[[ Extract provided, beginning ]]

Removal, relocation or modification of a communications facility in the ROW.
(1) 
Notice. Within 90 days following written notice from the Village, a provider shall, at its own expense, protect, support, temporarily or permanently disconnect, remove, relocate, change or alter the position of any communications facility within the public ROW whenever the Village has determined that such removal, relocation, change or alteration, is reasonably necessary for the construction, repair, maintenance, or installation of any Village improvement in or upon, or the operations of the Village in or upon, the public ROW, or pursuant to any redevelopment plan made pursuant to the Municipal Land Use Law contained in N.J.S.A. 40:55D-1 et seq., or any council resolution that approves any redevelopment plan for work that is performed by a private company other than the Village. The Village shall apply the same standards to all utilities in the public ROW.
(2) 
Emergency removal or relocation of facilities. The Village retains the right and privilege to cut power to or move any communications facility located within the public ROW of the Village, as the Village may determine to be necessary, appropriate or useful in response to any public welfare emergency, or safety emergency. If circumstances permit, the Village shall notify the provider and provide the provider an opportunity to move its own facilities prior to cutting power to or removing the communications facility and in all cases shall notify the provider after cutting power to or removing the communications facility as promptly as reasonably possible.
(3) 
Structural reconditioning, repair and replacement. From time to time, the Village may paint, recondition, or otherwise improve or repair the Village poles in a substantial way ("reconditioning work"). The provider shall reasonably cooperate with the Village to carry out reconditioning work activities in a manner that minimizes interference with the provider's approved use of the facility.
(a) 
Prior to commencing reconditioning work, the Village will use reasonable efforts to provide the provider with at least 60 days' prior written notice. Upon receiving that notice, it shall be the provider's sole responsibility to provide adequate measures to cover, remove, or otherwise protect the provider's communications facilities from the consequences of the reconditioning work, including but not limited to paint and debris fallout. The Village reserves the right to require the provider to remove all of the provider's communications facility from the Village pole and surrounding premises during reconditioning work, provided the requirement to remove same is contained in the written notice required by this subsection. All cost associated with the protection measures, including temporary removal, shall be the sole responsibility of the provider. The Village will provide the provider with a date by which its equipment must be protected or removed. The provider may request a modification of the Village procedures for carrying out reconditioning work in order to reduce the interference with provider's operation of its communications facility. If the Village agrees to the modification, the Provider shall be responsible for all reasonable incremental cost related to the modification.
(b)

[[ Extract provided, end ]]

■ **Assigned task 1**: In the ordinance on communications facilities in the ROW, how much prior written notice will the Village try to give before starting reconditioning work?

[[ Dataset entries, beginning ]]

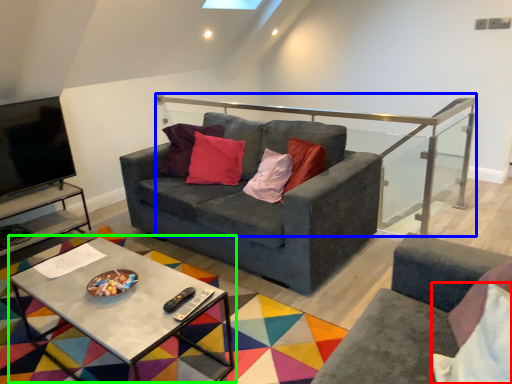
Question: Which is farther away from pillow (highlighted by a red box)? balustrade (highlighted by a blue box) or coffee table (highlighted by a green box)?

Choices:
 (A) balustrade
 (B) coffee table

Answer: (A)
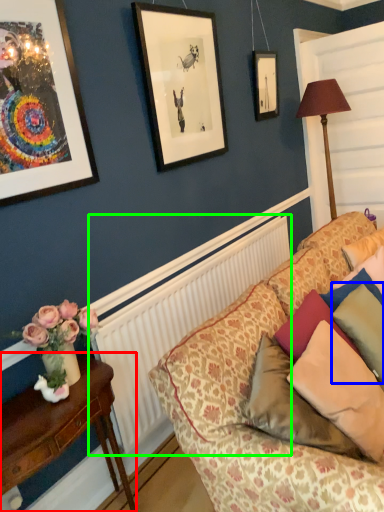
Question: Based on their relative distances, which object is farther from table (highlighted by a red box)? Choose from pillow (highlighted by a blue box) and radiator (highlighted by a green box).

Choices:
 (A) pillow
 (B) radiator

Answer: (A)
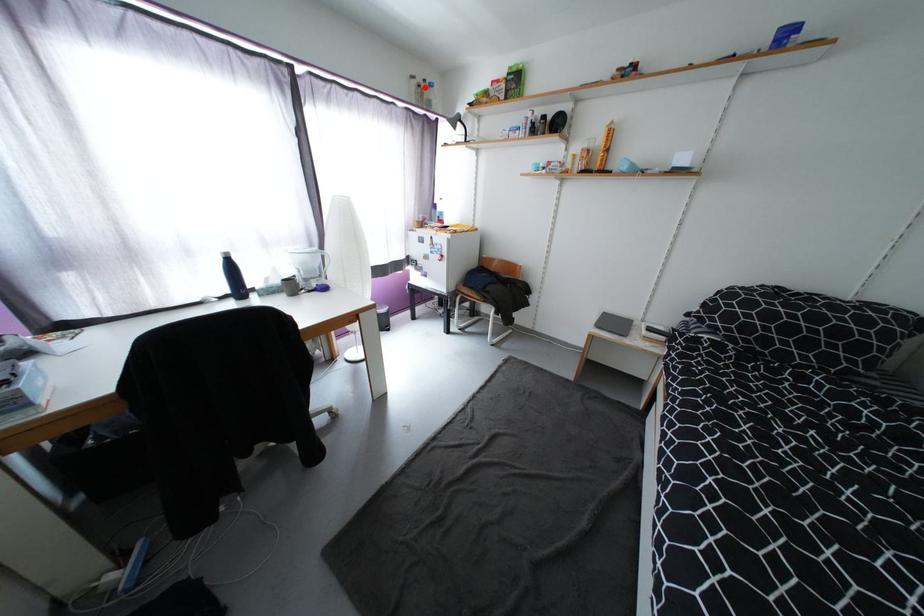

[[ Dataset entries, end ]]

■ **Assigned task 2**: In the records, rewrite the lines running from the line containing "Question: Based on" through the end of the records, both ends included, with "highlighted" changed to "marked" and everything else left as it is. Give only those lines, and leave out the pictures.

■ **Exercise response 1**: At least 60 days' prior written notice.

■ **Exercise response 2**:
Question: Based on their relative distances, which object is farther from table (marked by a red box)? Choose from pillow (marked by a blue box) and radiator (marked by a green box).

Choices:
 (A) pillow
 (B) radiator

Answer: (A)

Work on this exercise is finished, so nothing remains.